Por lo tanto queridas hermanas, hoy nosotros discípulos de Jesús, experimentemos y decidamos ser sus discípulos auténticamente, quererlo escuchar, detenidamente, ir valorando su Palabra, irnos dejando acompañar como lo hicieron los Apóstoles; los Apóstoles se dejaron guiar, se dejaron corregir muchas veces por Jesús, y entonces alcanzaron la plenitud del apostolado, pudieron ser una garantía para enseñar a todas las naciones, y ofrecerles la sabiduría perfecta que viene de Dios.

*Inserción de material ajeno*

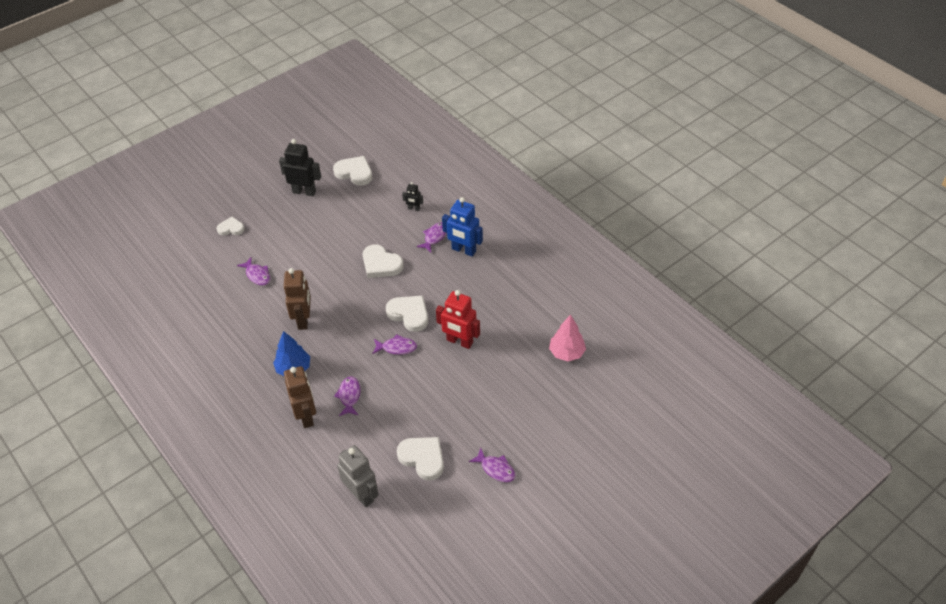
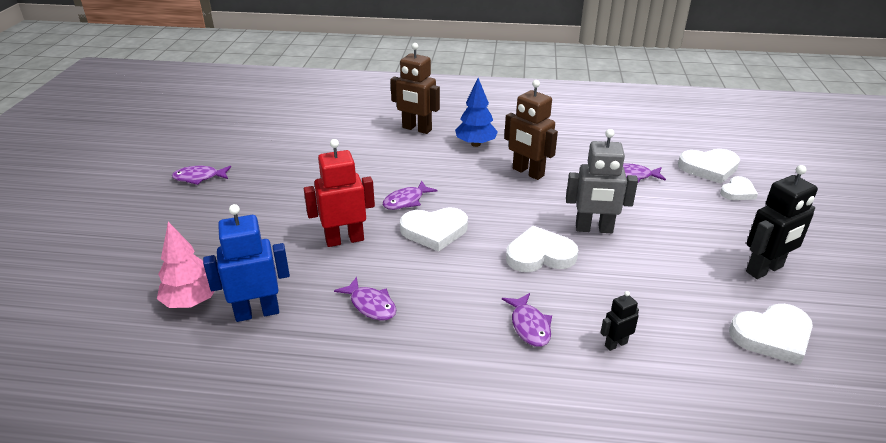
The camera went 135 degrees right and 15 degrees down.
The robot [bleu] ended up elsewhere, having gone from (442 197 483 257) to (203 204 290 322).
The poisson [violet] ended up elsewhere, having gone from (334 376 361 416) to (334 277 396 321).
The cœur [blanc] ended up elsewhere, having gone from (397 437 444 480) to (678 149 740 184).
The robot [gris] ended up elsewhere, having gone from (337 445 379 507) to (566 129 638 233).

Y así mis queridos hermanos, Nuestro Señor también a sus discípulos nos pone en un lugar privilegiado, aun cuando seamos ‒y ojalá sí permanezcamos‒ pequeños, hay una grandeza infinita, hay una relación perfecta del discípulo, de lo que es el discípulo, de lo que hacen discípulo, de lo que recibe el discípulo, hay una relación perfecta con el cielo; el cielo está atento a ver todo lo que le sucede a un discípulo que ha sabido amar a Cristo; por ejemplo ‘recibir′, y esto ojalá hoy a nosotros también nos siga reeducando en la capacidad de recibir, en la capacidad de valorar a los demás; cuántas veces no nos habrá visitado Dios y nosotros por ver que se trata de una persona muy sencilla, o tal vez ignorante o tal vez con muchos defectos, nosotros le cerramos la puerta o incluso la rechazamos, y nos perdimos la experiencia, nos perdimos el regalo de recibir a Dios.

El autor de la Carta a los Hebreos llegó a decir: «estén atentos en practicar la caridad, porque muchos que recibieron a personas insignificantes, estaban recibiendo Ángeles; abrían las puertas a los ángeles de Dios, que les recompensarán todo lo que les ofrecieron». Bueno en una palabra, aprendamos a recibir, aprendamos a valorar a las personas; si las recibimos correctamente estamos glorificando a Cristo, y estamos como quien dice, depositando en el cielo una cuenta tan valiosa, que Dios te la engrandecerá para las moradas eternas, ‘el que reciba hasta el más pequeñito, el que le regale al más pequeñito un vasito de agua, lo encontrará magnificado, engrandecido en el cielo′.

 Jesús pues mis queridas, mis queridos hermanos, nos enseña a valorarnos como pequeños, a valorar lo pequeño, a valorar los detalles, a valorar la monedita, a valorar el vasito de agua, a valorar un trocito de pan, a valorar un saludo, una sonrisa, y de ahí el cielo se enriquece, y tendrá mucho que darnos cuando nos presentemos ante nuestro Divino Señor. aprendamos a recibir, a valorar a las personas, a contemplarlas con los ojos de Cristo, aprendamos a seguir siendo pequeños, aprendamos a valorar hasta el mínimo detalle que alguna persona nos ofrezca, glorifiquemos a Dios, y estaremos en diálogo perfecto con el Reino de los Cielos. Así sea.